Given records:
↓↓↓
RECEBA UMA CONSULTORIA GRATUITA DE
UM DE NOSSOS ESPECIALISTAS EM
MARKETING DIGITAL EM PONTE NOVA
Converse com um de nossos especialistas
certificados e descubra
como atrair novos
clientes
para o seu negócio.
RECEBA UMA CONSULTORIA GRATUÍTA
↑↑↑
↓↓↓
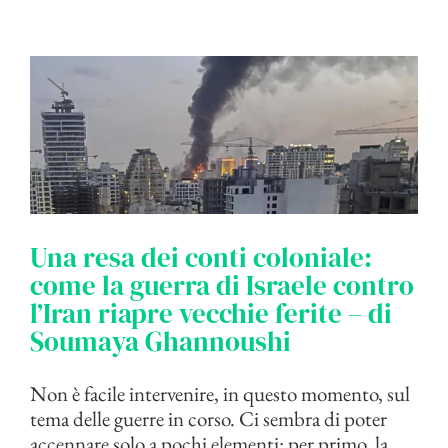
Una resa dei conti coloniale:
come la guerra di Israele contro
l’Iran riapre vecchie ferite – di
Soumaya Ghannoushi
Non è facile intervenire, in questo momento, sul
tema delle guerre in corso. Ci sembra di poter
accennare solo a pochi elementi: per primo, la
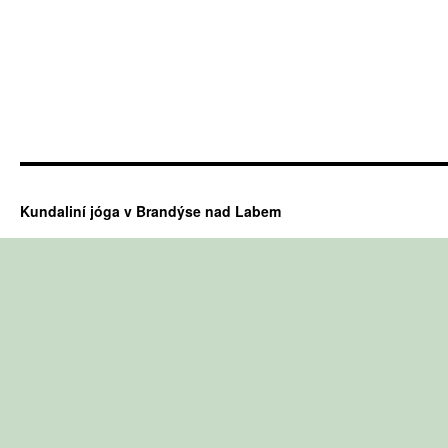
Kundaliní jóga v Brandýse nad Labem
↑↑↑
↓↓↓
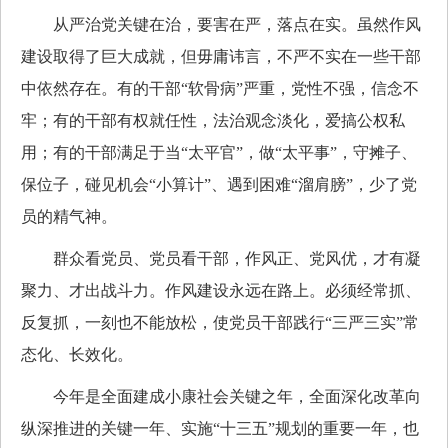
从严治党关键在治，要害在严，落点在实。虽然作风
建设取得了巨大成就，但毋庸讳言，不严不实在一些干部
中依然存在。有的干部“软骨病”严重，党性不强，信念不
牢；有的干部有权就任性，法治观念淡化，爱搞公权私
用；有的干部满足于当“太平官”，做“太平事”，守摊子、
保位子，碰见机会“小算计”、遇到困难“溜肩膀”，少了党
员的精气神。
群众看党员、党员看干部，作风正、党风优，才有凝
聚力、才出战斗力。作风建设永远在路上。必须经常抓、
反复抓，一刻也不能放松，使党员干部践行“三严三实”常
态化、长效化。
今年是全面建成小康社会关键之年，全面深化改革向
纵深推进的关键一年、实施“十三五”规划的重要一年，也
↑↑↑
Exercise: Reproduce verbatim the lines from the line containing "RECEBA UMA CONSULTORIA GRATUITA DE" through the line containing "RECEBA UMA CONSULTORIA GRATUÍTA", including both of those lines.

Solved problem:
RECEBA UMA CONSULTORIA GRATUITA DE
UM DE NOSSOS ESPECIALISTAS EM
MARKETING DIGITAL EM PONTE NOVA
Converse com um de nossos especialistas
certificados e descubra
como atrair novos
clientes
para o seu negócio.
RECEBA UMA CONSULTORIA GRATUÍTA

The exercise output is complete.